* _Task goal_:
Transcribe the passage of the Trulicity article from "Trulicity® (dulaglutide) for" to "Health in Melbourne." word for word.

Type 2 diabetes

Trulicity® (dulaglutide) for primary and secondary prevention of major adverse CV events


The glucagon-like peptide 1 receptor antagonist (GLP-1 RA) Trulicity® (dulaglutide) is indicated as an adjunct to standard of care therapy to reduce the risk of major adverse cardiovascular events (MACE) in adults with type 2 diabetes (T2D) who have multiple CV risk factors (primary prevention) OR established cardiovascular (CV) disease (secondary prevention).1 To better understand the evidence supporting this unique indication and the implications for clinical practice, the limbic spoke with Dr Richard MacIsaac, Professor and Director of Endocrinology & Diabetes at St Vincent’s Health in Melbourne.

It is well established that glycaemic control can reduce the risk of long-term complications in people with T2D.2–4 For those patients on metformin that require the greater glucose-lowering effect of an injectable medication, the American Diabetes Association (ADA) Standards of Medical Care in Diabetes 2021 recommends GLP-1 RAs, such as Trulicity, as the preferred choice to insulin (except when there is evidence of ongoing catabolism, symptoms of hyperglycaemia, HbA1c [>10%] or blood glucose levels [>16.7 mmol/L] are very high, or a diagnosis of type 1 diabetes is a possibility).4

GLP-1 RAs have been shown to have high glucose-lowering efficacy and are generally well-tolerated.3 The most common side effects are nausea, vomiting and diarrhoea, and these tend to diminish over time.3 GLP-1 RAs also have minimal risk for hypoglycaemia, except when used in combination with insulin and sulfonylureas.3 

Moving beyond glycaemic control to cardioprotection

According to Prof MacIsaac, “Every patient with diabetes is at exaggerated CV risk…CV risk is really a continuum and a person considered to be at CV risk can quickly become a person with ‘clinical disease’ in the space of a minute if an event such as a heart attack occurs.”

In light of the significant CV risks facing people with T2D, the focus of T2D management has moved beyond glycaemic control to also incorporate cardioprotection.3,5,6 In particular, according to international guidelines, GLP-1 RAs can be considered in patients with T2D and established CV disease or, in the case of Trulicity, in those without established CV disease but with multiple CV risk factors.3,4,7 The guidelines further suggest that in appropriate high-risk individuals with established T2D, the decision to treat with a GLP-1 RA to reduce MACE should be considered independently of baseline HbA1c or individualised HbA1c target.4,7

As highlighted by Prof MacIsaac, “There is now a focus away from thinking primarily about glucose lowering efficacy – although this is still important – to thinking about additional benefits, primarily cardioprotection.” He continued, “Cardioprotection is extremely important and should be one of the leading management aims in the management of T2D. Where possible, patients at CV risk or with CV disease should be offered therapies that have proven CV benefits.”

(Excerpts from a dataset)
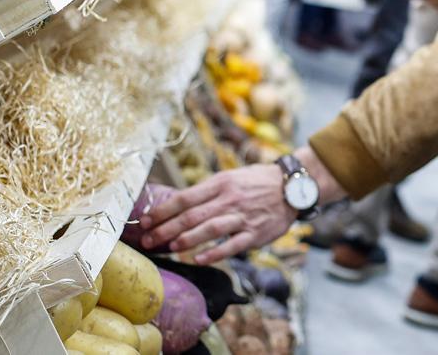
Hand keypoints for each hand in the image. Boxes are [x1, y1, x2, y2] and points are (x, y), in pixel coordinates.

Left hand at [138, 147, 344, 264]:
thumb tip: (178, 206)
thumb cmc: (256, 182)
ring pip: (209, 229)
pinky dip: (214, 253)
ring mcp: (243, 217)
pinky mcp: (255, 234)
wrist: (292, 187)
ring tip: (170, 247)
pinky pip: (232, 245)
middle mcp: (229, 199)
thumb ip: (207, 191)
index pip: (184, 198)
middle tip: (148, 240)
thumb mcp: (231, 177)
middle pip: (192, 215)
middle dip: (166, 228)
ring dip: (187, 239)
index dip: (162, 210)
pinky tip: (199, 259)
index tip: (145, 221)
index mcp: (220, 183)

* _Written answer_:
Trulicity® (dulaglutide) for primary and secondary prevention of major adverse CV events


The glucagon-like peptide 1 receptor antagonist (GLP-1 RA) Trulicity® (dulaglutide) is indicated as an adjunct to standard of care therapy to reduce the risk of major adverse cardiovascular events (MACE) in adults with type 2 diabetes (T2D) who have multiple CV risk factors (primary prevention) OR established cardiovascular (CV) disease (secondary prevention).1 To better understand the evidence supporting this unique indication and the implications for clinical practice, the limbic spoke with Dr Richard MacIsaac, Professor and Director of Endocrinology & Diabetes at St Vincent’s Health in Melbourne.